MongoDB 3.2.0 was released earlier this week. It includes some exciting
features:
WiredTiger storage engine by default,
huge performance improvements to replica set failover,
and
config servers as replica sets for sharding.
These improvements get all the press, but I'd like to shine some light on
a couple other features that I can't wait to start using in my Node apps.
The first new feature is the new bitwise query operators: $bitsAllClear
,
$bitsAllSet
, $bitsAnyClear
, and $bitsAnySet
.
Why Bitwise Query Operators?
If you're like I was when I first heard of this feature, you might be thinking, "why on Earth would anybody query based on bits?" My favorite use case for bitwise query operators is bit maps for storing whether your user is available during a given time. For instance, suppose you have two collections, users and events, that look like the below mongoose schemas.
var userSchema = new Schema({
name: String
});
var eventSchema = new Schema({
from: Date,
to: Date,
attending: [{ type: ObjectId, ref: 'User' }]
});
How would you compute whether a given user has an event at a given time? That's not that bad, you'd just execute a separate query. How about computing all the users that are available at a given time? Given the current data structure, that query is going to be very expensive.
In MongoDB, you want to store what you query for. Thus, if you want to query for users based on whether they have an event at a given time, you should store that data in the user collection. You can store this data using 365 * 24 = 8760 bits: the x-th bit is on if the user is attending an event during the x-th hour of the year. The modified user schema would look like what you see below.
var userSchema = new Schema({
name: String,
booked: {
type: Buffer,
validate: function(v) {
return v.length === 365 * 24 / 8; // buffer length in bytes
}
}
});
This schema design has some nice properties. The booked
buffer is
fixed at 1095 bytes, so it doesn't add an exorbitant amount of network
overhead. Computing whether a given user is available on a given date
is easy: a user is available next January 2 from 2am to 3am if the 26th
bit in the buffer is 1. You can even compute whether a user is booked at
a given time in the browser, without
querying MongoDB. You can also query for all users that are available
next January 2 from 2am to 3am using the new $bitsAllClear
operator.
The only downside is that you're limited to querying a year in advance,
which should be sufficient for most use cases.
Let's take a look at how that works in the shell.

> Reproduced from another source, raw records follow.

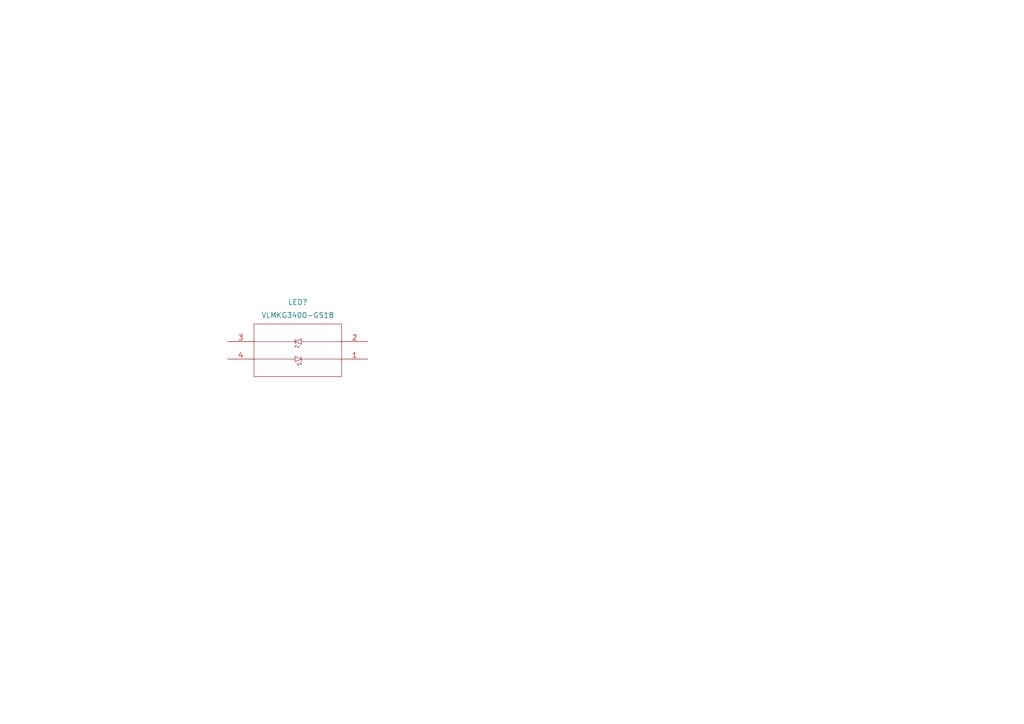
<source format=kicad_sch>
(kicad_sch (version 20211123) (generator eeschema)

  (uuid e63e39d7-6ac0-4ffd-8aa3-1841a4541b55)

  (paper "A4")

  


  (symbol (lib_id "RMF_Bi-Color_LED:VLMKG3400-GS18") (at 106.68 104.14 180) (unit 1)
    (in_bom yes) (on_board yes) (fields_autoplaced)
    (uuid cb658bfb-bb44-442b-af68-cdf8168ed728)
    (property "Reference" "LED?" (id 0) (at 86.36 87.63 0)
      (effects (font (size 1.524 1.524)))
    )
    (property "Value" "" (id 1) (at 86.36 91.44 0)
      (effects (font (size 1.524 1.524)))
    )
    (property "Footprint" "" (id 2) (at 86.36 110.236 0)
      (effects (font (size 1.524 1.524)) hide)
    )
    (property "Datasheet" "" (id 3) (at 106.68 104.14 0)
      (effects (font (size 1.524 1.524)))
    )
    (pin "1" (uuid b3dc6ebf-2791-42b3-a514-444efd66de71))
    (pin "2" (uuid 6f29f4c3-a661-4405-981e-bd400129444f))
    (pin "3" (uuid e9b3c7ab-9a7d-41ab-b41f-c521c2f31bd3))
    (pin "4" (uuid 414c44f1-6dc8-47ac-8734-d071cba6d2ba))
  )

  (sheet_instances
    (path "/" (page "1"))
  )

  (symbol_instances
    (path "/cb658bfb-bb44-442b-af68-cdf8168ed728"
      (reference "LED?") (unit 1) (value "VLMKG3400-GS18") (footprint "PLCC-4_VIS")
    )
  )
)

</source>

Bitwise Query Operators in the MongoDB Shell
Let's create a user with a fake booked
buffer. This user will be booked
for the first 8 hours of the year and free after that. To create
this user, run this command in the shell. The HexData
function is just
a handy way to create a buffer from a hex string in the MongoDB shell.
db.users.insert({ name: 'Val', booked: HexData(0, 'FF0000') });
You can now run a query to find all users that are available at a given time.
// Available at January 1, 12:00am. Returns nothing.
db.users.find({ booked: { $bitsAllClear: [0] } });
// Available at January 1, 3:00am. Returns nothing.
db.users.find({ booked: { $bitsAllClear: [3] } });
// Available at January 1, 8:00am. Returns the user
db.users.find({ booked: { $bitsAllClear: [8] } });
// Available at January 1, 7:00am **and** January 1, 8:00am. Returns nothing.
db.users.find({ booked: { $bitsAllClear: [7, 8] } });
// Available at January 1, 7:00am **or** January 1, 8:00am. Returns the user.
db.users.find({ booked: { $bitsAnyClear: [7, 8] } });
You could use the $where
operator to run a similar query in MongoDB 3.0.
However, $where
can't take advantage of MongoDB indexes, so its performance
is limited. The bitwise query operators, on the other hand, can use indexes.
// Create an index on `booked`
db.users.ensureIndex({ booked: 1 });
// And now `.explain()` returns an index scan rather than a
// collection scan.
db.users.find({ booked: { $bitsAllSet: [7] } }).hint({ booked: 1 }).explain()
/** Outputs something like below:
* {
* "queryPlanner" : {
* //...
* "winningPlan" : {
* // ...
* "inputStage" : {
* "stage" : "IXSCAN",
* // ...
* }
* }
* }
* }
*/
Bitwise Query Operators in Node.js
In order to use bitwise query operators, you should use
mongodb driver >= 2.1.0
or
mongoose >= 4.3.1
. Here's
how executing a basic query for users that are available on January 1
at 8am looks.
var userSchema = new mongoose.Schema({
name: String,
booked: {
type: Buffer,
validate: function(v) {
return v.length === 365 * 24 / 8; // buffer length in bytes
}
}
});
var User = mongoose.model('User', userSchema);
User.find({ booked: { $bitsAllClear: [8] } }, function(error, docs) {
/** use docs */
});
Moving On
That's it for bitwise query operators. These operators may seem like a
niche feature at first glance, but the ability to query based on bit maps
provides you another mechanism to avoid expensive joins. In the next
post, I'll discuss the new
$lookup
aggregation operator, AKA MongoDB joins.